GB2397643A

GB2397643A - A combustion chamber burner including a corrugated burner outlet

Info

Publication number: GB2397643A
Application number: GB0228320A
Authority: GB
Inventors: Christian Oliver Paschereit; Ephraim J Gutmark
Original assignee: Alstom Technology AG; Alstom SA
Current assignee: General Electric Technology GmbH
Priority date: 2002-12-04
Filing date: 2002-12-04
Publication date: 2004-07-28
Also published as: DE10355930A1; GB0228320D0; US20050100846A1

Abstract

A burner 1 has an outlet 10 connected to a combustion chamber 9. The inner surface of the outlet is provided with corrugations 11 to produce axial vorticity in the region of the burner outlet. The outlet may be in the form of a nozzle, and the corrugations may be in the form of lobes, or a cross section that is rectangular or triangular in form. An elongated area 12 may be defined between the lobes. The corrugations may extend over at least 20% of a mixing section of the burner, and may be defined by a length and depth ratio which may range from 1:1 to 10: 1.

Description

A Burner The present invention relates to a burner for generating a hot

gas, and in particular to a pre-mix burner connectable to a combustion chamber.
┄┄┄┄┄┄┄┄┄┄
Work instruction 1:
Echo the burner patent page above from "Description" up to and including "a combustion chamber.".
Work instruction 2:
Answer these questions using the burner patent page above:
(a) What filing date does it give?
(b) Who is listed as the current assignee?
(c) Over at least what share of the burner's mixing section may the corrugations extend?
Work instruction 3:
Decide whether each statement agrees with the burner patent page above. Answer yes or no, and quote the words from the page that settle it.
(a) The corrugations are provided on the outer surface of the burner outlet.
(b) The publication date is 2004-07-28.
(c) The original assignee was General Electric Technology GmbH.
┄┄┄┄┄┄┄┄┄┄
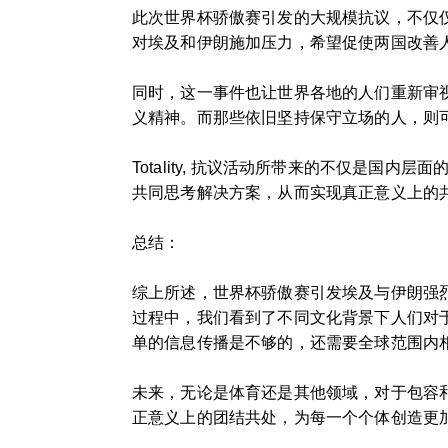
此次世界杯骄傲赛引发的大规模抗议，不仅仅
对埃及和伊朗施加压力，希望促使两国改善
同时，这一事件也让世界各地的人们重新审视
义精神。而那些依旧坚持保守立场的人，则
Totality, 抗议活动所带来的不仅是
共同思考解决方案，从而实现真正意义上的
总结：
综上所述，世界杯骄傲赛引发埃及与伊朗强
过程中，我们看到了不同文化背景下人们对
单的信息传播是不够的，还需要全球范围内
未来，无论是体育还是其他领域，对于包容
正意义上的团结共处，为每一个个体创造更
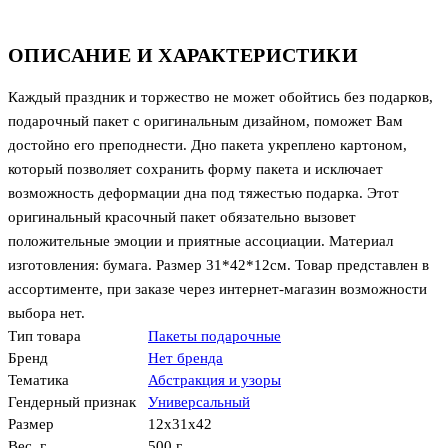
ОПИСАНИЕ И ХАРАКТЕРИСТИКИ
Каждый праздник и торжество не может обойтись без подарков,
подарочный пакет с оригинальным дизайном, поможет Вам
достойно его преподнести. Дно пакета укреплено картоном,
который позволяет сохранить форму пакета и исключает
возможность деформации дна под тяжестью подарка. Этот
оригинальный красочный пакет обязательно вызовет
положительные эмоции и приятные ассоциации. Материал
изготовления: бумага. Размер 31*42*12см. Товар представлен в
ассортименте, при заказе через интернет-магазин возможности
выбора нет.
Тип товара
Пакеты подарочные
Бренд
Нет бренда
Тематика
Абстракция и узоры
Гендерный признак
Универсальный
Размер
12x31x42
Вес, г.
500 г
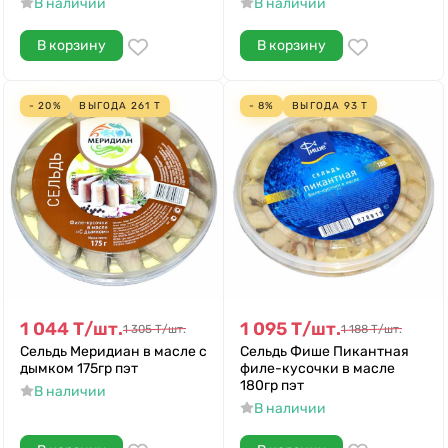
В наличии
В наличии
В корзину
В корзину
- 20%
ВЫГОДА
261
Т
- 8%
ВЫГОДА
93
Т
1 044
Т
/
шт.
1 095
Т
/
шт.
1 305
Т
/
шт.
1 188
Т
/
шт.
Сельдь Меридиан в масле с
Сельдь Фише Пикантная
дымком 175гр пэт
филе-кусочки в масле
180гр пэт
В наличии
В наличии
┄┄┄┄┄┄┄┄┄┄
Response 1:
Description

A Burner The present invention relates to a burner for generating a hot

gas, and in particular to a pre-mix burner connectable to a combustion chamber.

Response 2:
(a) 2002-12-04
(b) General Electric Technology GmbH
(c) At least 20%

Response 3:
(a) No: "The inner surface of the outlet is provided with corrugations 11"
(b) Yes: "Publication date: 2004-07-28"
(c) No: "Original assignee: Alstom Technology AG; Alstom SA"